Another guest post by our colleage, Pilar Kraman :
On February 20, 2009, Judge Robinson issued an opinion granting in part and denying in part defendant Abbott Laboratories’ motion to dismiss. Ethypharm S.A. France v. Abbott Laboratories, C.A. No. 08-126-SLR, Memo. Op. (D. Del. Feb. 20, 2009). The plaintiff, a French pharmaceutical company, alleges in its complaint that the defendant, a U.S. pharmaceutical company, interfered with plaintiff’s U.S. licensee from marketing and selling plaintiff’s product in the United States. The defendant sought to dismiss all of plaintiff’s claims, including antitrust claims under sections 1 and 2 of the Sherman Act; and common law claims for unfair competition, tortious interference with existing or prospective business relations, tortious interference with contract, and restraint of trade.

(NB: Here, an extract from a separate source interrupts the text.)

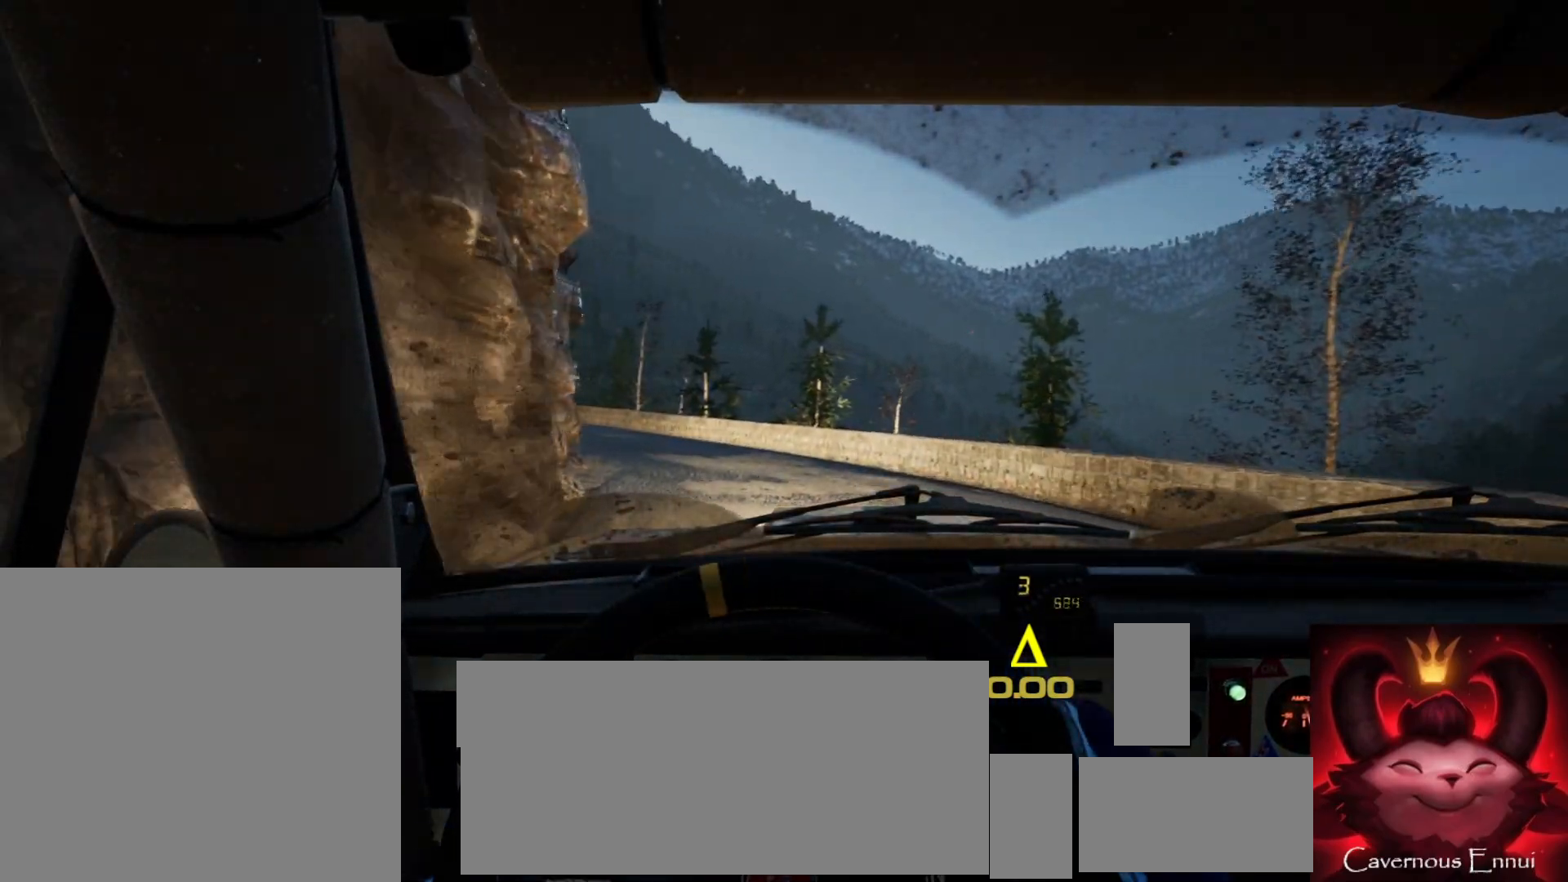
{"buttons": [], "left_stick": "center", "right_stick": "up", "events": [[83, "left_stick", "center"], [233, "left_stick", "left"], [333, "left_stick", "center"]]}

The Court denied the defendant’s motion to dismiss the plaintiff’s Sherman Act claims. In doing so, the Court answered affirmatively the question “whether a foreign name-brand drug manufacturer, which does not itself market and distribute its product in the United States but does so through an exclusive United States distributor, is entitled to avail itself of the protection of the antitrust laws . . . .” Id. at 6. The Court held that plaintiff’s participation in the U.S. market through its third party U.S. licensee entitles plaintiff to challenge the defendant’s conduct with respect to the plaintiff’s licensee. Moreover, the defendant’s actions related to the plaintiff’s licensee “indicate an intent to harm [the plaintiff], if anyone.” Id. at 10.